▶ **Exercise objective**
Format every line of the data below as a JSON list of strings, one string per line, and leave out any blank lines.

▶ **Stored rows**
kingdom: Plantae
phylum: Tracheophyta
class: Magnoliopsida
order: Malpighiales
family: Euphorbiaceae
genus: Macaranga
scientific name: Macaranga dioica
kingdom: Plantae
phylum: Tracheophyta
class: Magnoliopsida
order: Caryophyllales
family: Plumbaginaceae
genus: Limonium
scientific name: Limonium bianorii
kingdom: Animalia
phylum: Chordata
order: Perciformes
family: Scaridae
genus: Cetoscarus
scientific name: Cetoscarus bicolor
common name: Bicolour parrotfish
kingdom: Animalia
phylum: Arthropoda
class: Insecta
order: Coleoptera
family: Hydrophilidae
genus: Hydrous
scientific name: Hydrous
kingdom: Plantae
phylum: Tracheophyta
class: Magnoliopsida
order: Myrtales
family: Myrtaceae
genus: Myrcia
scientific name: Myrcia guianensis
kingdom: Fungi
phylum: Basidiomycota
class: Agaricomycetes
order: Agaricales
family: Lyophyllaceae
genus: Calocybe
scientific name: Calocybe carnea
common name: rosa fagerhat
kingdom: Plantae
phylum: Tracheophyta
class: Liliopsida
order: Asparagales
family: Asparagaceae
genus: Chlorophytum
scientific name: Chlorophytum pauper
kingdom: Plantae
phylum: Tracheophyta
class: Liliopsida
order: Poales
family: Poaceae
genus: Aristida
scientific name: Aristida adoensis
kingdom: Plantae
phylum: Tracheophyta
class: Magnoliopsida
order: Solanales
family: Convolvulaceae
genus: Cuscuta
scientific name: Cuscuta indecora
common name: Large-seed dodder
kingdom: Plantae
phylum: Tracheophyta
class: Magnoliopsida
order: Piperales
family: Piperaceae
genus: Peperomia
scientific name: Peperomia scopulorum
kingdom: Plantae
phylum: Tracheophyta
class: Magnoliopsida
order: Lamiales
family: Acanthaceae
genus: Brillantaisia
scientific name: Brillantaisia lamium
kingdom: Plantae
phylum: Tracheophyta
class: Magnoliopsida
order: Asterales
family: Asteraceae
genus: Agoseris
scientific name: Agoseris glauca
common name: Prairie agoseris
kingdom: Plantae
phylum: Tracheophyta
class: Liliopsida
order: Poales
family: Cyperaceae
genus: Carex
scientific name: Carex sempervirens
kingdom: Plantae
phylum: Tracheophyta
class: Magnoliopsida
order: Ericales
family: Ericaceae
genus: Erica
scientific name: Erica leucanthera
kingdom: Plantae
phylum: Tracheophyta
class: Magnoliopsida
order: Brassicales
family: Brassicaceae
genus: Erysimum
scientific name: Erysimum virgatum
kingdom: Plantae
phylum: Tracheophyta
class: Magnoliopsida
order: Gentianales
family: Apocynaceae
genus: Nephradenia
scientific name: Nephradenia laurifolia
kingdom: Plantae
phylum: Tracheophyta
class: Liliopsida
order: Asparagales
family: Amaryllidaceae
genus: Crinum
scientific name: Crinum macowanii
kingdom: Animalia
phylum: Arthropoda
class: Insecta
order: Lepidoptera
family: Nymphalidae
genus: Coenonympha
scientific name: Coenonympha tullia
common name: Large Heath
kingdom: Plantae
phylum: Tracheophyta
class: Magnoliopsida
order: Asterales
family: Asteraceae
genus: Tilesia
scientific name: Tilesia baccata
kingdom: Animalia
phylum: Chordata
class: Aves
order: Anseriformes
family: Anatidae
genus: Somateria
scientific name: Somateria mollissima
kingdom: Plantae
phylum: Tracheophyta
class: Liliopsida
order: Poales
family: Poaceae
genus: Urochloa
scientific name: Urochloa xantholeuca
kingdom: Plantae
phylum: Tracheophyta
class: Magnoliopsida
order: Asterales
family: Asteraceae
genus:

▶ **Completed exercise**
[
  "kingdom: Plantae",
  "phylum: Tracheophyta",
  "class: Magnoliopsida",
  "order: Malpighiales",
  "family: Euphorbiaceae",
  "genus: Macaranga",
  "scientific name: Macaranga dioica",
  "kingdom: Plantae",
  "phylum: Tracheophyta",
  "class: Magnoliopsida",
  "order: Caryophyllales",
  "family: Plumbaginaceae",
  "genus: Limonium",
  "scientific name: Limonium bianorii",
  "kingdom: Animalia",
  "phylum: Chordata",
  "order: Perciformes",
  "family: Scaridae",
  "genus: Cetoscarus",
  "scientific name: Cetoscarus bicolor",
  "common name: Bicolour parrotfish",
  "kingdom: Animalia",
  "phylum: Arthropoda",
  "class: Insecta",
  "order: Coleoptera",
  "family: Hydrophilidae",
  "genus: Hydrous",
  "scientific name: Hydrous",
  "kingdom: Plantae",
  "phylum: Tracheophyta",
  "class: Magnoliopsida",
  "order: Myrtales",
  "family: Myrtaceae",
  "genus: Myrcia",
  "scientific name: Myrcia guianensis",
  "kingdom: Fungi",
  "phylum: Basidiomycota",
  "class: Agaricomycetes",
  "order: Agaricales",
  "family: Lyophyllaceae",
  "genus: Calocybe",
  "scientific name: Calocybe carnea",
  "common name: rosa fagerhat",
  "kingdom: Plantae",
  "phylum: Tracheophyta",
  "class: Liliopsida",
  "order: Asparagales",
  "family: Asparagaceae",
  "genus: Chlorophytum",
  "scientific name: Chlorophytum pauper",
  "kingdom: Plantae",
  "phylum: Tracheophyta",
  "class: Liliopsida",
  "order: Poales",
  "family: Poaceae",
  "genus: Aristida",
  "scientific name: Aristida adoensis",
  "kingdom: Plantae",
  "phylum: Tracheophyta",
  "class: Magnoliopsida",
  "order: Solanales",
  "family: Convolvulaceae",
  "genus: Cuscuta",
  "scientific name: Cuscuta indecora",
  "common name: Large-seed dodder",
  "kingdom: Plantae",
  "phylum: Tracheophyta",
  "class: Magnoliopsida",
  "order: Piperales",
  "family: Piperaceae",
  "genus: Peperomia",
  "scientific name: Peperomia scopulorum",
  "kingdom: Plantae",
  "phylum: Tracheophyta",
  "class: Magnoliopsida",
  "order: Lamiales",
  "family: Acanthaceae",
  "genus: Brillantaisia",
  "scientific name: Brillantaisia lamium",
  "kingdom: Plantae",
  "phylum: Tracheophyta",
  "class: Magnoliopsida",
  "order: Asterales",
  "family: Asteraceae",
  "genus: Agoseris",
  "scientific name: Agoseris glauca",
  "common name: Prairie agoseris",
  "kingdom: Plantae",
  "phylum: Tracheophyta",
  "class: Liliopsida",
  "order: Poales",
  "family: Cyperaceae",
  "genus: Carex",
  "scientific name: Carex sempervirens",
  "kingdom: Plantae",
  "phylum: Tracheophyta",
  "class: Magnoliopsida",
  "order: Ericales",
  "family: Ericaceae",
  "genus: Erica",
  "scientific name: Erica leucanthera",
  "kingdom: Plantae",
  "phylum: Tracheophyta",
  "class: Magnoliopsida",
  "order: Brassicales",
  "family: Brassicaceae",
  "genus: Erysimum",
  "scientific name: Erysimum virgatum",
  "kingdom: Plantae",
  "phylum: Tracheophyta",
  "class: Magnoliopsida",
  "order: Gentianales",
  "family: Apocynaceae",
  "genus: Nephradenia",
  "scientific name: Nephradenia laurifolia",
  "kingdom: Plantae",
  "phylum: Tracheophyta",
  "class: Liliopsida",
  "order: Asparagales",
  "family: Amaryllidaceae",
  "genus: Crinum",
  "scientific name: Crinum macowanii",
  "kingdom: Animalia",
  "phylum: Arthropoda",
  "class: Insecta",
  "order: Lepidoptera",
  "family: Nymphalidae",
  "genus: Coenonympha",
  "scientific name: Coenonympha tullia",
  "common name: Large Heath",
  "kingdom: Plantae",
  "phylum: Tracheophyta",
  "class: Magnoliopsida",
  "order: Asterales",
  "family: Asteraceae",
  "genus: Tilesia",
  "scientific name: Tilesia baccata",
  "kingdom: Animalia",
  "phylum: Chordata",
  "class: Aves",
  "order: Anseriformes",
  "family: Anatidae",
  "genus: Somateria",
  "scientific name: Somateria mollissima",
  "kingdom: Plantae",
  "phylum: Tracheophyta",
  "class: Liliopsida",
  "order: Poales",
  "family: Poaceae",
  "genus: Urochloa",
  "scientific name: Urochloa xantholeuca",
  "kingdom: Plantae",
  "phylum: Tracheophyta",
  "class: Magnoliopsida",
  "order: Asterales",
  "family: Asteraceae",
  "genus:"
]